68.80 CAUGHT BY CRAB!! NICE FISH.


----------



## Kim (Aug 5, 2008)

Nice fish!


----------



## fisheye48 (Sep 28, 2007)

stud!!!


----------



## mdrobe2 (Oct 12, 2007)

That is one hell of a bruiser fish, especially caught from the pier. Biggest I ever caught was 66 lbs. with a 63 a close second, but that was in a boat with some fishermen better than me helping.


----------



## Dylan (Apr 15, 2008)

Not bad for a kid with 15 stitches in his hand oke...If by quiet you mean only 4 legal fish caught then yeah its quiet..


----------



## Ultralite (Oct 1, 2007)

nice fat fish! congrats...:clap...


----------



## Redfish (Nov 9, 2007)

Nice Fish thats for sure!!!!:clap


----------



## Marine Scout (Nov 18, 2007)

Very, very nice!! And from the pier!!! Pensacola!! You got to love it!!!!:clap:clap


----------



## Jason (Oct 2, 2007)

Awesome pier fish? Heck that's an awesome boat fish!!! Terrific coming off the pier! Great job and happy eating!:letsdrink


----------



## devinsdad (Mar 31, 2010)

AWESOME! My wife now wants your number. If she calls, don't answer.:banghead


----------



## ironman172 (Sep 28, 2007)

I was there that day, and what a stud ling for sure...Congrat's to Crab, for the awesomejob with a injured hand...and Jeremy for seeing the fish that he did....I wish I had eyes like his:bowdown....killed 4 that day,and I heard of a awesome fish fry that night by all!!

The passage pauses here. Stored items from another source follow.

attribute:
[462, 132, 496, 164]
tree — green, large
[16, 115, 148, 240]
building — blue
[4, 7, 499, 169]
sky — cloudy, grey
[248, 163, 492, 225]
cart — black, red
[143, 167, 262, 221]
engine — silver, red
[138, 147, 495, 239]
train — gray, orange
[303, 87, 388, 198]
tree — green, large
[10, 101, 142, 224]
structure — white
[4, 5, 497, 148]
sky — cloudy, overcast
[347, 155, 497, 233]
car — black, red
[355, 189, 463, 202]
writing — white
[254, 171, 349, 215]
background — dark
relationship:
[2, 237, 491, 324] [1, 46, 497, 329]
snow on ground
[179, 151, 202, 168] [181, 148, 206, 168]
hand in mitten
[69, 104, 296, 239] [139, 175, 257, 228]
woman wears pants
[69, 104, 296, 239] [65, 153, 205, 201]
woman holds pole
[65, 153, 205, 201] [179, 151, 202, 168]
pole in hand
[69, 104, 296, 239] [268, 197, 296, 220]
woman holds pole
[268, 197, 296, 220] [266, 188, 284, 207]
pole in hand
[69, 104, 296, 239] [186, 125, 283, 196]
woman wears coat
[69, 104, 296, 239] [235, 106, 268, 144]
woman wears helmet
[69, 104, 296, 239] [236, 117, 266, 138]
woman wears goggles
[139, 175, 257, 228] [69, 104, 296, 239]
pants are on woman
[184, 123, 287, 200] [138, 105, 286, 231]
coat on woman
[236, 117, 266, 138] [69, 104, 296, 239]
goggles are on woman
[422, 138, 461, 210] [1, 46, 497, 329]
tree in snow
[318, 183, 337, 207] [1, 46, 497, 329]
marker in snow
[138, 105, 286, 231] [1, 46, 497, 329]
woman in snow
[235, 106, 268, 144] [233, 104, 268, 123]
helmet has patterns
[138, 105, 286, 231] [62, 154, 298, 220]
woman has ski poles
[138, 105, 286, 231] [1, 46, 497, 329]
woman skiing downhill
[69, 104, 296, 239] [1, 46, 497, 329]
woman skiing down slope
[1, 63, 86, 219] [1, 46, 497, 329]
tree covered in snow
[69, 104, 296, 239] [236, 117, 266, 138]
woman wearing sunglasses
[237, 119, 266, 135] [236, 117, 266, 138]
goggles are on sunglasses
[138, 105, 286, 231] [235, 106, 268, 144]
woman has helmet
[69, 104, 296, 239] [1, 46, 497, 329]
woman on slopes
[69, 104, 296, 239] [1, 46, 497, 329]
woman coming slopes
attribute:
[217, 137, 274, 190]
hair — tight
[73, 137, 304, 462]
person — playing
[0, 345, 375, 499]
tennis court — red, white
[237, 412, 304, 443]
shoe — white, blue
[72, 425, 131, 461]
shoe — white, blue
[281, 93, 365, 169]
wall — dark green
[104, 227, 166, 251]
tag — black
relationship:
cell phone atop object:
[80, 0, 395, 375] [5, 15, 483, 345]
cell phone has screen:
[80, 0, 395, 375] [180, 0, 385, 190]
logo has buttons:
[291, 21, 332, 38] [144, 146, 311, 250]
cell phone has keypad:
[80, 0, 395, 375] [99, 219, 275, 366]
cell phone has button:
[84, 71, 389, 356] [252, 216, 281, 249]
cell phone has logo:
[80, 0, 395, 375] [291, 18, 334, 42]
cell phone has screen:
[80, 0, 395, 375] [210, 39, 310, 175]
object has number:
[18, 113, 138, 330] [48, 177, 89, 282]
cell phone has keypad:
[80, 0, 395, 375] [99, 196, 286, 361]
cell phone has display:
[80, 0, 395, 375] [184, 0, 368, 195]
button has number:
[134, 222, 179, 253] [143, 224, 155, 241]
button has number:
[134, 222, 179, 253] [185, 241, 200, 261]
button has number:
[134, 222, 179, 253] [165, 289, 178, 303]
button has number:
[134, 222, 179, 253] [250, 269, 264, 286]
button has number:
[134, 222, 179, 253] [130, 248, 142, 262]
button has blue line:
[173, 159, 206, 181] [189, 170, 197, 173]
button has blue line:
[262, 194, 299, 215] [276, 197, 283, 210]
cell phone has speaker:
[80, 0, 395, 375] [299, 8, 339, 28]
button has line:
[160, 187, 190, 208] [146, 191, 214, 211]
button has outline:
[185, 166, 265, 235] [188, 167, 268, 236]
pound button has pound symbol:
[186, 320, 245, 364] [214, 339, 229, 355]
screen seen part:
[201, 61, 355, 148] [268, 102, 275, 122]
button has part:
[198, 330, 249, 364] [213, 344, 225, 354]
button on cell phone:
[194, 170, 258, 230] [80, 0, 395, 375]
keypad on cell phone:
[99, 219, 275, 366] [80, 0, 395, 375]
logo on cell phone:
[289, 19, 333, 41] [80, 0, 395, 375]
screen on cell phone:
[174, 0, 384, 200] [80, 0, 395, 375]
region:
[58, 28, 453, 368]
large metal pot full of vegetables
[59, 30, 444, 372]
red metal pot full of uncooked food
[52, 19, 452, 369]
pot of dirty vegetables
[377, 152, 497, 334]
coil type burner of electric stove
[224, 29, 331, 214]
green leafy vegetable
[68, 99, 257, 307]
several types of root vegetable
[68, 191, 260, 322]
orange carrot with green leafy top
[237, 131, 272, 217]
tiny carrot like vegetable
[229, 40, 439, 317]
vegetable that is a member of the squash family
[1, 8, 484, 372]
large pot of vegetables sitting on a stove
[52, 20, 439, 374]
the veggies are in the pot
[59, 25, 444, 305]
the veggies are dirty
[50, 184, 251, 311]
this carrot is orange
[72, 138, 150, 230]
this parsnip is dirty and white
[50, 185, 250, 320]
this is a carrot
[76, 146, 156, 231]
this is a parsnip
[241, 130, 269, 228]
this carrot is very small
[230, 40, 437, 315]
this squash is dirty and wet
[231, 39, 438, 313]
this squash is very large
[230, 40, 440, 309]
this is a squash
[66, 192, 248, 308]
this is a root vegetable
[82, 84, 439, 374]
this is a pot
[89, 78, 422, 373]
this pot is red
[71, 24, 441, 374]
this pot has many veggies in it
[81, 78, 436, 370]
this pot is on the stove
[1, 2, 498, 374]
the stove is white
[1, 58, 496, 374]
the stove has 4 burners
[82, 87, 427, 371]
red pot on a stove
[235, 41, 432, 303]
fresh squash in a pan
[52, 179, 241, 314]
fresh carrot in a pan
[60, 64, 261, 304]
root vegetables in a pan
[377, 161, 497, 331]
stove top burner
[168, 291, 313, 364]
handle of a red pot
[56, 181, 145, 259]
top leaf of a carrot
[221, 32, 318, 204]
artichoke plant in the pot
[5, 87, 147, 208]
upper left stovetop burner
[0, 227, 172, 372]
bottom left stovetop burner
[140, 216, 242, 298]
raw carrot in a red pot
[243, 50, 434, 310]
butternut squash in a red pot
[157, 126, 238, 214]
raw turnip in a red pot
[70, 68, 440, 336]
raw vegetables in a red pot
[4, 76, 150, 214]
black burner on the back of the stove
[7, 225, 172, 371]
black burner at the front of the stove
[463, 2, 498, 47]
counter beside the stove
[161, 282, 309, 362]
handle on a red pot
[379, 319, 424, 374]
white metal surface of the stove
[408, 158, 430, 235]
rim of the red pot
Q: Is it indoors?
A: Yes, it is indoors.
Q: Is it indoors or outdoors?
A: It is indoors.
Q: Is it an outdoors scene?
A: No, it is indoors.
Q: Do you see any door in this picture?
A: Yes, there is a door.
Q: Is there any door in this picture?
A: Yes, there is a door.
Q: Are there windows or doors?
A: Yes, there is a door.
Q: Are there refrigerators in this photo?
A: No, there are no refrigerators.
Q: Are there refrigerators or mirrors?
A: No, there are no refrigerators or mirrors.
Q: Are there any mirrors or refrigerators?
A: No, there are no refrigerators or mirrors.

It was a pleasure just seeing Crabs fish in person:clap....that was a fast 1/2 hr or so.....with the fish seen and caught...


----------



## Ozeanjager (Feb 2, 2008)

sweet fish man ...i need to get u and ur dad on my boat soon when it really hits


----------



## konz (Oct 1, 2007)

WOW!


----------



## Justin (May 6, 2009)

Dang! Thats a sweet fish.


----------



## Sunshine17 (Dec 11, 2009)

one helluva fish.


----------



## drifterfisher (Oct 9, 2009)

guys yall orta been there when i helped him load two coolers in his truck with those suckers in them yall would really appreicate how heavy they really are,and i'm going sunday to try to get me one too


----------



## REDFISH KING (May 9, 2009)

Looks like a STUD to me ,Good job...


----------